As if I’ve forgotten who I am and what I am, I start for the door. I am going to answer the call for help. I feel a tugging on my hand, the frustrated sounds of my baby girl wanting to be picked up. So I answer another call for help, a different one than of the moment before. I know what my first priority must be. At the time, E was only just over a year old and not able to walk. She was intolerant of pack ‘n’ plays and even a few moments of my attention placed on something other than her ignited her fury. There was no way I could manage anything in this moment other than E.
Suddenly I find myself brimming with outrage. This poor old white haired woman, mother of 5, struggling to bend, laboring, her arthritic body putting forth effort it barely had to give. Where were her children? Where were her grandchildren? How could they let her do such a thing? And for that matter, why was she all alone?
I stopped myself. Almost slapped my palm against my forehead. Somewhere across a 24 mile lake, then across our country’s greatest river, someone could be saying the very same thing about my own grandmother! My beloved, cherished, 78 year old grandmother who lives alone—by choice—and insists on doing things clearly beyond the limitations necessarily imposed upon her by age and ill health. For a moment, I longed to make a trade. Why couldn’t my grandmother be the old lady across the street? Why couldn’t they swap places? Then I could care for her the way I should, make certain she wasn’t over exerting herself, treat her with the dignity and devotion that years of her love and sacrifice demanded.
Our society doesn’t function like this anymore. We live spread out, pulled apart by forces seemingly beyond our control, all in our own little homes on our own little lots, small households with great demands, dictated by the almighty Busy. As a historian, I can tell you this is a recent phenomenon. Prior to World War II, most people lived in homes that contained extended family members. There was no such thing as a nuclear family. There were just families. You lived with your grandparents. Mothers had the help and guidance of their mothers in the same household; children were raised by parents, grandparents, sometimes even aunts and uncles. No one had to worry how Grandma was. Grandma was right there. This goes back to ancient times. Mary would have been raised in a compound surrounded by parents, aunts, uncles, cousins, and, if disease and hardship had not already taken them, grandparents. Just as Mary is the mother of us all, the women in the households of Nazareth would have mothered all the children present, whether or not they birthed them themselves. Jesus, who calls us all his brothers and sisters, would have come from a family in which extended members were regarded with the same closeness as siblings.

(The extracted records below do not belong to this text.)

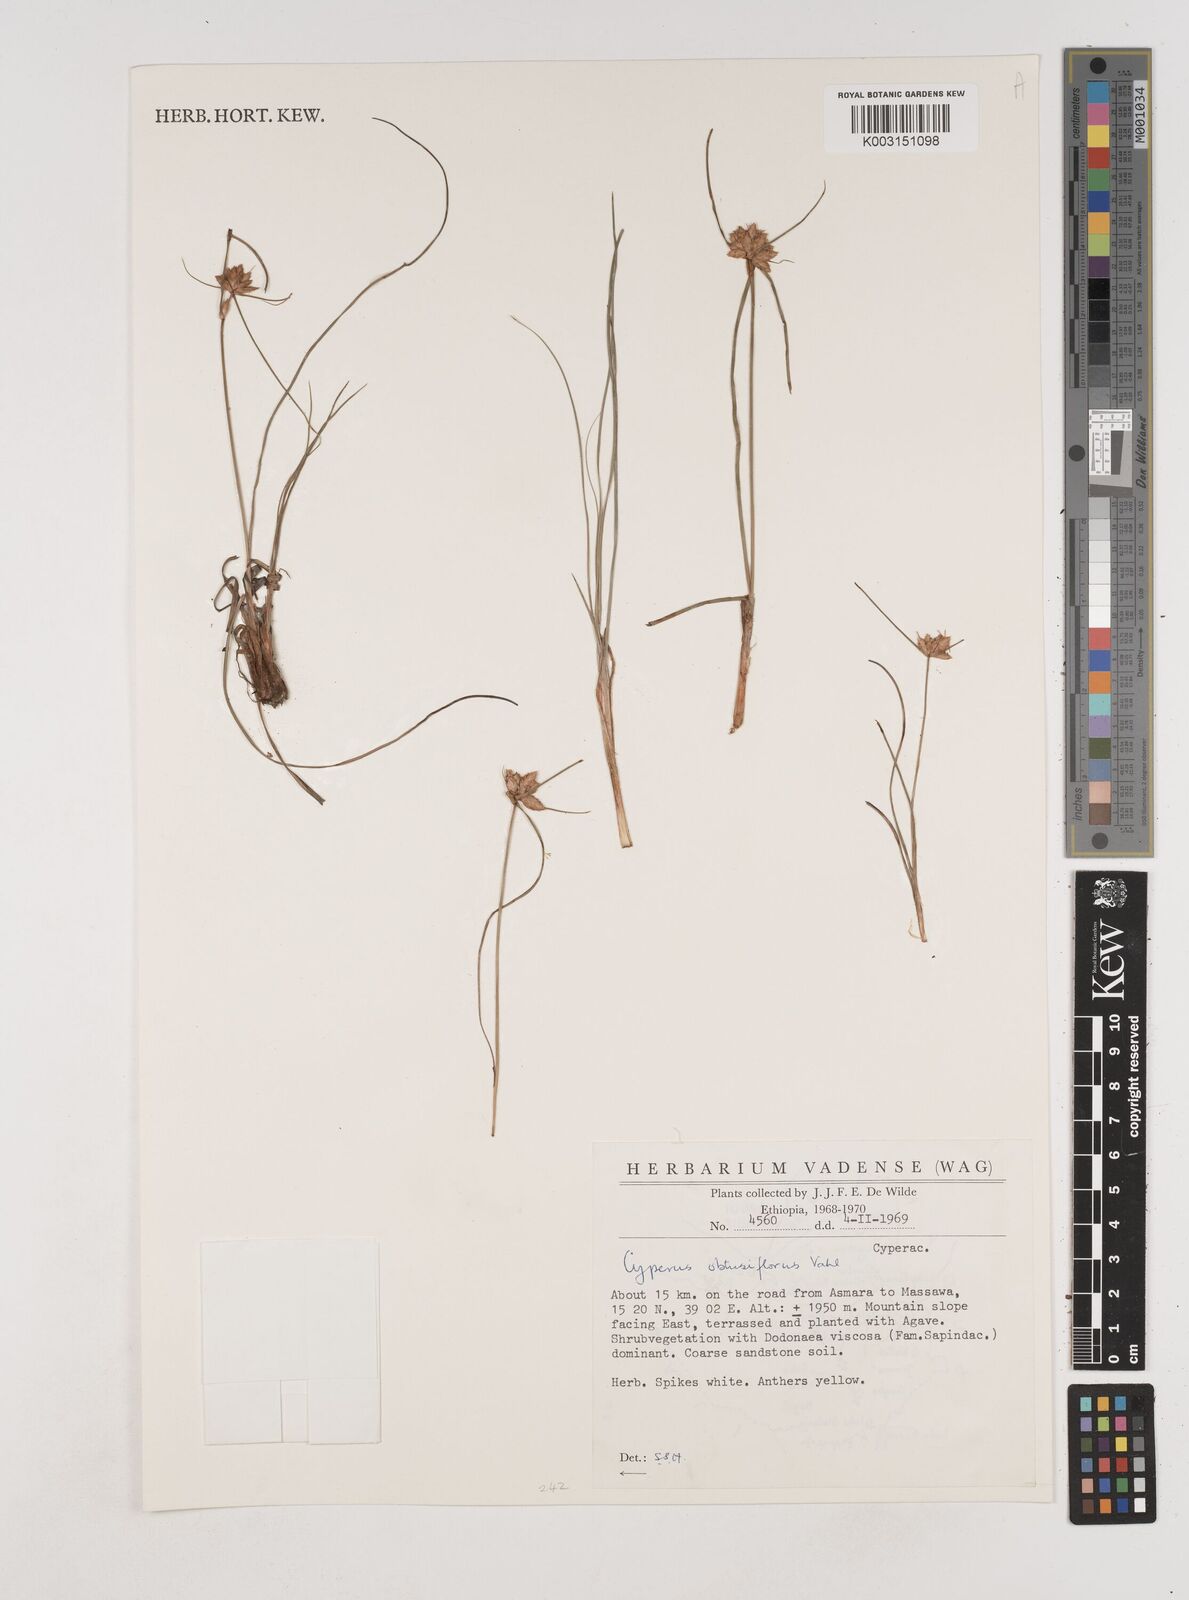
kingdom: Plantae
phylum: Tracheophyta
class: Liliopsida
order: Poales
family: Cyperaceae
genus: Cyperus
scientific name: Cyperus niveus
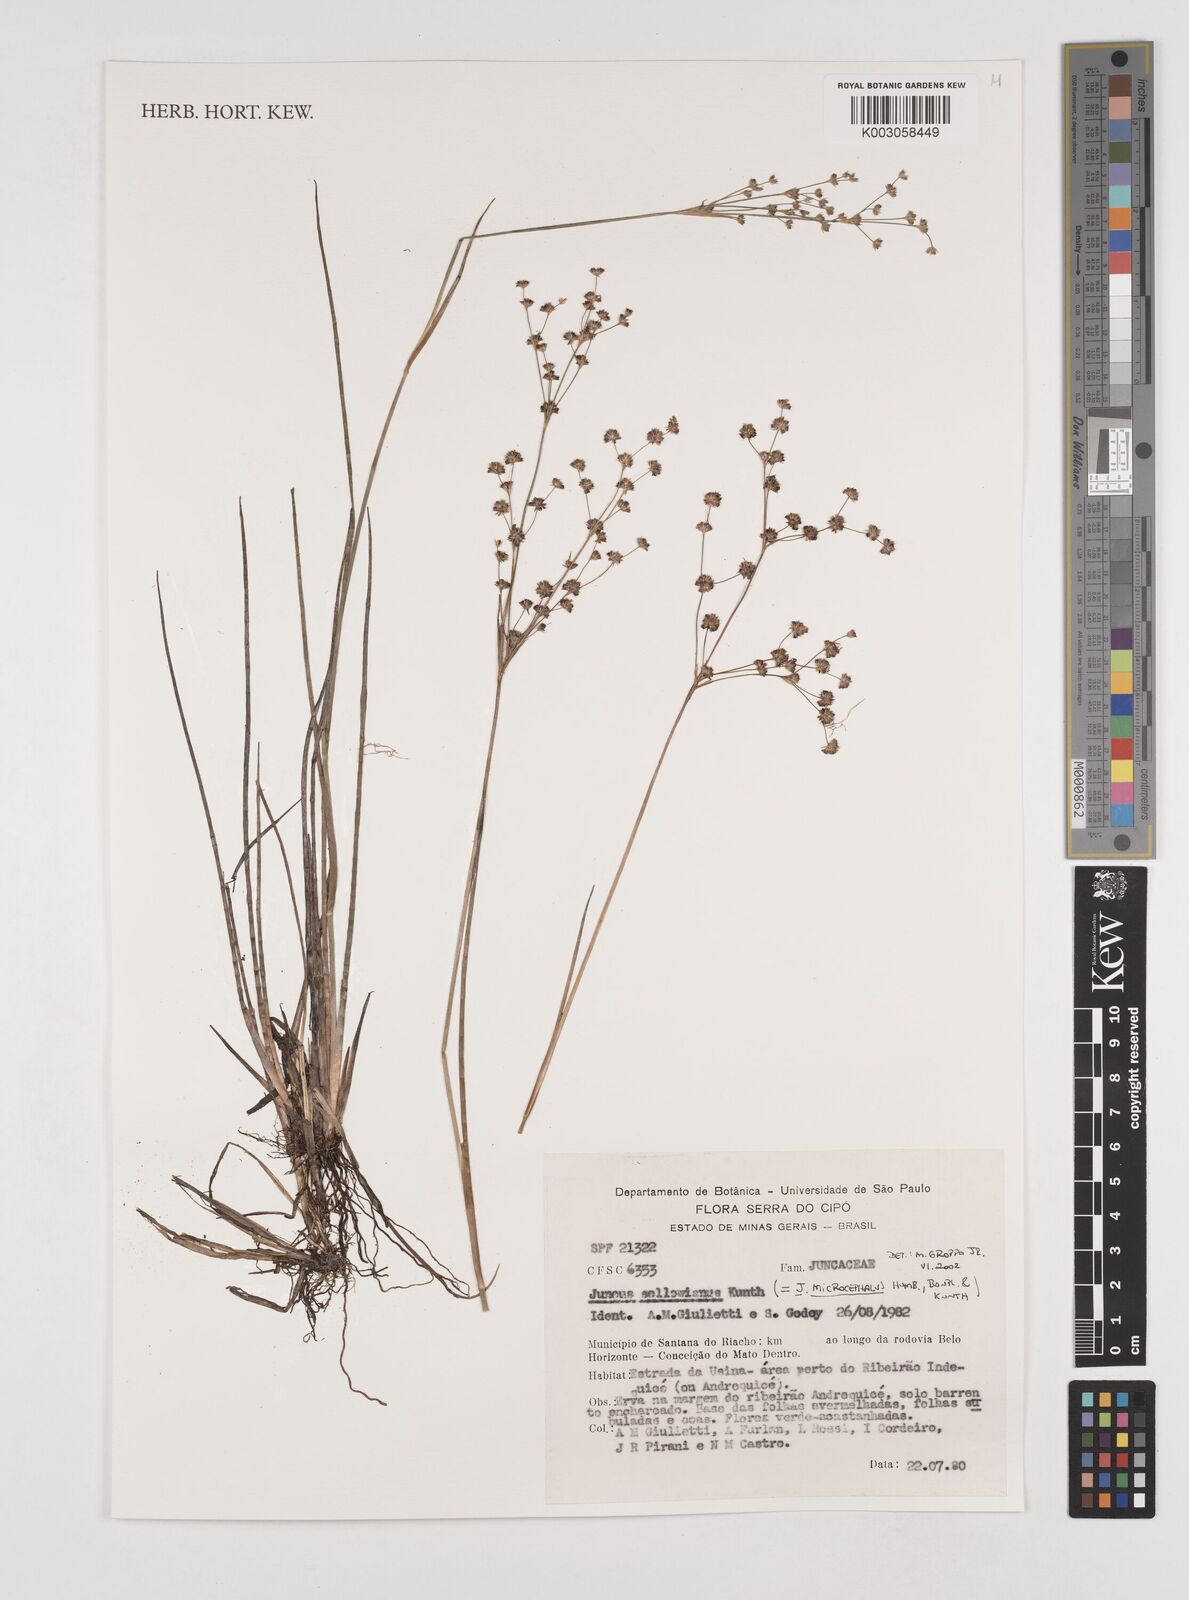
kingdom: Plantae
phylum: Tracheophyta
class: Liliopsida
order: Poales
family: Juncaceae
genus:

I suppose I am an anomaly. I would love to live with my parents. I practically do. My mother and father’s home, the home in which I grew up, is a mere 10 minutes away from ours. My daughter spends 4 hours a day, 3 days a week, with my mother. I consider my mother, along with my husband, of course, to be my partner in raising my child. We see my parents almost every day and go over on the weekends for dinner and family occasions. I feel so blessed to be able to do this. I cannot imagine how hard it would be, both physically and emotionally, not to have them actively involved in our lives. I only wish my grandmother could be here with us, too.
I hope and pray that one day when my mother is stooped and frail I will be there to lean in and take over the task at which she is struggling. And if not me, then E’s sweet hand, no longer the tiny, soft baby hand I know so well, reaching out, serving just as she was served.